§ **ARBEITSAUFTRAG A**
Wähle jede Zeile der Datensätze aus, in der die Zeichenfolge „Compartir“ vorkommt, und übernimm diese Zeilen unverändert.

§ **VORGEGEBENER TEXT**
========================
Zudem widerspricht die Studie dem Vorwurf an die Autoindustrie, sie habe die Entwicklung der Elektromobilität verschlafen. „Ein Verbot ist nicht durch mangelnde Innovationsbemühungen der deutschen Automobilindustrie zu begründen“, heißt es darin. Bei den Patentanmeldungen für Elektrofahrzeuge und Hybride liegt das Land demnach in der Spitzengruppe. Rund ein Drittel der weitweit erteilten Schutzrechte halten deutsche Firmen. Beim Verbrennungsmotor sind es 40 Prozent, wovon zwei Drittel auf verbrauchsmindernde Lösungen entfallen.
Zahl der E-Modelle steigt schnell
Auch Wissmann weist die Unterstellung zurück, es fehle der Industrie am Willen zum Umstieg auf alternative Antriebe. „Es ist eindeutig unser strategisches Ziel, künftig noch stärker auf alternative Antriebe zu setzen“, sagt der frühere Verkehrsminister. Bis zum Ende des Jahrzehnts investiere die Autoindustrie 40 Milliarden Euro in die Entwicklung der E-Mobile. Die Anzahl der verfügbaren Modelle werde schnell von heute 30 auf 100 ansteigen.
========================
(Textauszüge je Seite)
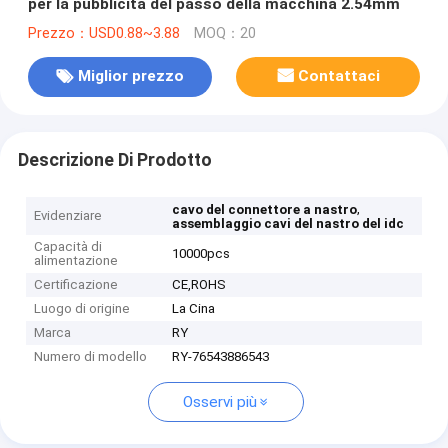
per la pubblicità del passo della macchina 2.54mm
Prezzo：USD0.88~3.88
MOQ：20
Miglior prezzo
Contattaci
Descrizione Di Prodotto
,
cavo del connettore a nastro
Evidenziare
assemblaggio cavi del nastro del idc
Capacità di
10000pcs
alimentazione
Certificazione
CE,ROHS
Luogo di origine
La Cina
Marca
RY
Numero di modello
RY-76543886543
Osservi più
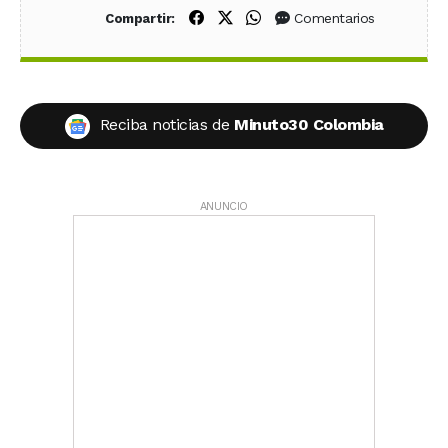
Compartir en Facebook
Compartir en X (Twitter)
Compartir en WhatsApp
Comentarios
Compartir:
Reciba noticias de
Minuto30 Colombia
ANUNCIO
========================
§ **ARBEITSAUFTRAG B**
Übernimm aus dem Text zur Elektromobilität wortgetreu den Abschnitt, der mit den Worten beginnt, in denen „Zudem widerspricht die“ steht, und mit „verbrauchsmindernde Lösungen entfallen.“ endet.

§ **ANTWORTFELD A**
Compartir en Facebook
Compartir en X (Twitter)
Compartir en WhatsApp
Compartir:

§ **ANTWORTFELD B**
Zudem widerspricht die Studie dem Vorwurf an die Autoindustrie, sie habe die Entwicklung der Elektromobilität verschlafen. „Ein Verbot ist nicht durch mangelnde Innovationsbemühungen der deutschen Automobilindustrie zu begründen“, heißt es darin. Bei den Patentanmeldungen für Elektrofahrzeuge und Hybride liegt das Land demnach in der Spitzengruppe. Rund ein Drittel der weitweit erteilten Schutzrechte halten deutsche Firmen. Beim Verbrennungsmotor sind es 40 Prozent, wovon zwei Drittel auf verbrauchsmindernde Lösungen entfallen.